[Collected data]
※ ※ ※

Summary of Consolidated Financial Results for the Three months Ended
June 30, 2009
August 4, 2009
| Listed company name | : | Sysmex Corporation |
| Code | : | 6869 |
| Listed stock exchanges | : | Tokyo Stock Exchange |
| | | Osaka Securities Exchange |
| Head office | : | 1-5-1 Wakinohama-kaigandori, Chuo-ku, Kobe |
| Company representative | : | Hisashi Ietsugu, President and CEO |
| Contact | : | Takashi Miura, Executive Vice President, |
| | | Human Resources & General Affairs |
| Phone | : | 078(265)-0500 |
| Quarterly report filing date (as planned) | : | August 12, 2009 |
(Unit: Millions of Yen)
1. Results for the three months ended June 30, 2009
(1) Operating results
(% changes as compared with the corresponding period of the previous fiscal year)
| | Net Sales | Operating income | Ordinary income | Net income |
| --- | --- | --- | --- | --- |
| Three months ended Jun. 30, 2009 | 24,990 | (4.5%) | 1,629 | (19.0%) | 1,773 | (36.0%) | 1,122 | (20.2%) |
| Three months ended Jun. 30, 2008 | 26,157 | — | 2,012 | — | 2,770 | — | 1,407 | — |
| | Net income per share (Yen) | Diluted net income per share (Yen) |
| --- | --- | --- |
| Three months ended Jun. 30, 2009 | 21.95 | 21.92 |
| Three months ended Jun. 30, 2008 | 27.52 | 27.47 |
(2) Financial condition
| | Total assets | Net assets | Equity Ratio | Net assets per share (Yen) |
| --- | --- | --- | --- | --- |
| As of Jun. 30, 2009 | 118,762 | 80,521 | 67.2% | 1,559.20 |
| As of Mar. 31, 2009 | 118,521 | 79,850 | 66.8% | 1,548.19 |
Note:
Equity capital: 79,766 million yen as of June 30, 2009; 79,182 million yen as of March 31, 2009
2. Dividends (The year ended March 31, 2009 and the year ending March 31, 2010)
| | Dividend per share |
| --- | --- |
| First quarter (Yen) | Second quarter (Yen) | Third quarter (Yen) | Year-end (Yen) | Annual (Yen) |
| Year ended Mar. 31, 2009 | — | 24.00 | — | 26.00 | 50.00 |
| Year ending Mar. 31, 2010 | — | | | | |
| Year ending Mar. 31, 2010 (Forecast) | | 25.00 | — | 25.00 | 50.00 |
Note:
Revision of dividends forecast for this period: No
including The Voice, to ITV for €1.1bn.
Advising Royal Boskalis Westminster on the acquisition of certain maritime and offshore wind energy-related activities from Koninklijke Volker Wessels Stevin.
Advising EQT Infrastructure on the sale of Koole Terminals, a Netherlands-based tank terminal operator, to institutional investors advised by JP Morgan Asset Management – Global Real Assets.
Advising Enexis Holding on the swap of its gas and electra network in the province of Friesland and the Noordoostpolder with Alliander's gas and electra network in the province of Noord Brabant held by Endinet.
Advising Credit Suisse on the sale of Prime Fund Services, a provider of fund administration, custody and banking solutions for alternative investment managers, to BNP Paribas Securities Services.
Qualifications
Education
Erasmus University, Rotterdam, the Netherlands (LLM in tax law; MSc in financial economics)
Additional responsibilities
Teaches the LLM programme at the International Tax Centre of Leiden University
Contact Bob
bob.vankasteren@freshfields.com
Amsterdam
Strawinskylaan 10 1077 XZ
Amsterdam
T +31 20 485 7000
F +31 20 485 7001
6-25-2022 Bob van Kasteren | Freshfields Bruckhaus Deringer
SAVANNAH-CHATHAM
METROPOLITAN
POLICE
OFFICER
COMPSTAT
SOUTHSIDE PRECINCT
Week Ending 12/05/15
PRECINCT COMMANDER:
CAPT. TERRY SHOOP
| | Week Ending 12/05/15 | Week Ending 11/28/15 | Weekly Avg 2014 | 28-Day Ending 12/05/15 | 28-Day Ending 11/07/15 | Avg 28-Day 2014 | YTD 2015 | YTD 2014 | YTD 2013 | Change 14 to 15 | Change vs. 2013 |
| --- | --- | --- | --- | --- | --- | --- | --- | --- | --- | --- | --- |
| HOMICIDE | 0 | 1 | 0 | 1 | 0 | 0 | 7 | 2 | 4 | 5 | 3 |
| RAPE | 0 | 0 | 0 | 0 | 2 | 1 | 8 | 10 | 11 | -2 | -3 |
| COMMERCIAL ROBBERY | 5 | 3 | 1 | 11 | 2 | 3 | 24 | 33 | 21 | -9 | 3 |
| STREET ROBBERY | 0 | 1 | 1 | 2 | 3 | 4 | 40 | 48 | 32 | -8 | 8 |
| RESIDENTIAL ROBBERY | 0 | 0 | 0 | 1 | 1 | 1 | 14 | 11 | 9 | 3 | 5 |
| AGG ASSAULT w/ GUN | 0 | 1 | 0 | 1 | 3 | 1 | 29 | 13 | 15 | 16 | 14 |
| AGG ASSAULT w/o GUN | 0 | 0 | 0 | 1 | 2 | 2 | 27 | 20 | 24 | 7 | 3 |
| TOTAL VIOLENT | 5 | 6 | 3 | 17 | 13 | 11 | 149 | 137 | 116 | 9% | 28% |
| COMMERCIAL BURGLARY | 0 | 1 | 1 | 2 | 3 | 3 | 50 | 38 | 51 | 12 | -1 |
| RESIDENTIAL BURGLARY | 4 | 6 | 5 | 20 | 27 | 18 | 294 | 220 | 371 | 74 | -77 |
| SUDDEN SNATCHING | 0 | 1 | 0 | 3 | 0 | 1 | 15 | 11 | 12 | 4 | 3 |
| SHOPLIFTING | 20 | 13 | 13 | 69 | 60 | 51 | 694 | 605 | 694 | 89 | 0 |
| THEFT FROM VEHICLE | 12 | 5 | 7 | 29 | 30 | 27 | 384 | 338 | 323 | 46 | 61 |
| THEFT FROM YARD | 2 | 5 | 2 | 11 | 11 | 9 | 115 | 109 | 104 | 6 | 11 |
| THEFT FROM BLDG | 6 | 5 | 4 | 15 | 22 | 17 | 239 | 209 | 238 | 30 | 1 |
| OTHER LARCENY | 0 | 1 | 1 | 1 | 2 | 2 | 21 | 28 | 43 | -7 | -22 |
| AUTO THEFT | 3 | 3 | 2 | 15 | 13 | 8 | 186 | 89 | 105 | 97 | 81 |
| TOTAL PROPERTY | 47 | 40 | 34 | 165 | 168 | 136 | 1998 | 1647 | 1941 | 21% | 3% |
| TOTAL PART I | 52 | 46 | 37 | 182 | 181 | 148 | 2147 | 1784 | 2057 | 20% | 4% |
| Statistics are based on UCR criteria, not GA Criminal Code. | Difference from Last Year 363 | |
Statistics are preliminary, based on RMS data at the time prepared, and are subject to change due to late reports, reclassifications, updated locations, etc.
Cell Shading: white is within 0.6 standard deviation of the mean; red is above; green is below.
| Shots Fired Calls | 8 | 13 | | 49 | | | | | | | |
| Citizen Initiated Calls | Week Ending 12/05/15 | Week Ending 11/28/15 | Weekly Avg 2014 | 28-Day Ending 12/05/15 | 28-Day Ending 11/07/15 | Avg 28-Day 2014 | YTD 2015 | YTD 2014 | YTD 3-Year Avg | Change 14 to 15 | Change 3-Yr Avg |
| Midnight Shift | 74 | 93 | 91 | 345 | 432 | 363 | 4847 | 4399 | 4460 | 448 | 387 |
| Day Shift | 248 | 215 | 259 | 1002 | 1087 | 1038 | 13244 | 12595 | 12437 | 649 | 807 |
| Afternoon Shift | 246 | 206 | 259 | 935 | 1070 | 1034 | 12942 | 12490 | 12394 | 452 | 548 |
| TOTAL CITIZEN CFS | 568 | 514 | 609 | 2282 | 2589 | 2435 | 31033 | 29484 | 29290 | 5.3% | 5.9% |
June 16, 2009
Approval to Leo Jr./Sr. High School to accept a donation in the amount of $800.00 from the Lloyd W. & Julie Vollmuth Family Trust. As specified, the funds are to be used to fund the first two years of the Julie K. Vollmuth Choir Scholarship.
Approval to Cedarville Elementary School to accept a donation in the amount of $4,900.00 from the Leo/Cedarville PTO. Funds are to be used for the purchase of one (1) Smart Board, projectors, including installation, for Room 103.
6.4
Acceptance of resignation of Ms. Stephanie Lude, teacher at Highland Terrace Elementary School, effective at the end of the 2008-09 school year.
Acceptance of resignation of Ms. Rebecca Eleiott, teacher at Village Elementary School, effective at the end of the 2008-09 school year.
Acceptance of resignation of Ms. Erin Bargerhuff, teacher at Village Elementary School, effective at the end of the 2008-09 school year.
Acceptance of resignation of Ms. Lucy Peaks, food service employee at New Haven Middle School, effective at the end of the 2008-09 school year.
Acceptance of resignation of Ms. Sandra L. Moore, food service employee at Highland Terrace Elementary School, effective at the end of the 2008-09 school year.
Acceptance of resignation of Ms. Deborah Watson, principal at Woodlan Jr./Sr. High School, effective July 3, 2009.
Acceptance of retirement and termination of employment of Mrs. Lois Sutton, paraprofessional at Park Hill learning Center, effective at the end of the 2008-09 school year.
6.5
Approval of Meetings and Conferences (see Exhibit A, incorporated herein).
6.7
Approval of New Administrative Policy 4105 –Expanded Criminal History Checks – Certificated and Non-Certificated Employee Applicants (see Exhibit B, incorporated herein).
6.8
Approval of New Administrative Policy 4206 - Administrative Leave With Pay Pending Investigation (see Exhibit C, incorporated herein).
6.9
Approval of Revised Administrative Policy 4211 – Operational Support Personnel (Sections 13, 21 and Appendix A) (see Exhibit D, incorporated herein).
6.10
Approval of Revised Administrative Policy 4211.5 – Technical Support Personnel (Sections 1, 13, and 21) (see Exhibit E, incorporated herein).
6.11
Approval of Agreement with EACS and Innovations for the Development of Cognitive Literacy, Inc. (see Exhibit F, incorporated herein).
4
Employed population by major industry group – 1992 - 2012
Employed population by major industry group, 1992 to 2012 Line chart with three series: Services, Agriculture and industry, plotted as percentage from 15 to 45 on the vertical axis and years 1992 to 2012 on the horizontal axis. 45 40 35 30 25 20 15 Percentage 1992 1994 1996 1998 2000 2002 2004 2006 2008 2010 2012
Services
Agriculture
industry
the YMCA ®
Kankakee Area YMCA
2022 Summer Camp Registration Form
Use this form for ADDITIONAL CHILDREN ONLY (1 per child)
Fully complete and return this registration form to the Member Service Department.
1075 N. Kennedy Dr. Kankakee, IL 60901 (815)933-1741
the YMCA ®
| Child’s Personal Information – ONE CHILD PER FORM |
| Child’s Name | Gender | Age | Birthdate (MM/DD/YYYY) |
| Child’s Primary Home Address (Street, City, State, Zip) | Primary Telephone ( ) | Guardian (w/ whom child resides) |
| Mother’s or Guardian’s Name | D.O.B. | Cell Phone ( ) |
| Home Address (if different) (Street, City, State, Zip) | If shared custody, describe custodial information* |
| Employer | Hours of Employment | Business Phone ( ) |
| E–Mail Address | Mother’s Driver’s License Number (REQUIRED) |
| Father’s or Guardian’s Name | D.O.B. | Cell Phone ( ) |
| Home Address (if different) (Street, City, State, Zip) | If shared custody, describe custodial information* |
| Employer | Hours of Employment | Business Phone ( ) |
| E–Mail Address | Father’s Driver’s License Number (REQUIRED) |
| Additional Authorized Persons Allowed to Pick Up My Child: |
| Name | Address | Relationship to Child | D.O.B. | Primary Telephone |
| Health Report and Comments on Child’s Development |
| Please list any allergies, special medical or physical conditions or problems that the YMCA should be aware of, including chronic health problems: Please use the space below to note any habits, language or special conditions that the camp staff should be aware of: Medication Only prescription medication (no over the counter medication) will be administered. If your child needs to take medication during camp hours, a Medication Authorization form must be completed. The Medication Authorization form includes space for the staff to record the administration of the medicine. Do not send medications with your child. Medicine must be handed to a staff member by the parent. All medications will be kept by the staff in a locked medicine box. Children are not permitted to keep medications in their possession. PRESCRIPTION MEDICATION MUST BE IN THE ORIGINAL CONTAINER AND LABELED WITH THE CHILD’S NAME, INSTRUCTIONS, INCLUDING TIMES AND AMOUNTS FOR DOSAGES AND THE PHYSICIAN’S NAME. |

※ ※ ※

→ The problem:
Please print the records above exactly from their first line. End with the line containing "Securities Exchange |", and include it.

→ Exercise output:
Summary of Consolidated Financial Results for the Three months Ended
June 30, 2009
August 4, 2009
| Listed company name | : | Sysmex Corporation |
| Code | : | 6869 |
| Listed stock exchanges | : | Tokyo Stock Exchange |
| | | Osaka Securities Exchange |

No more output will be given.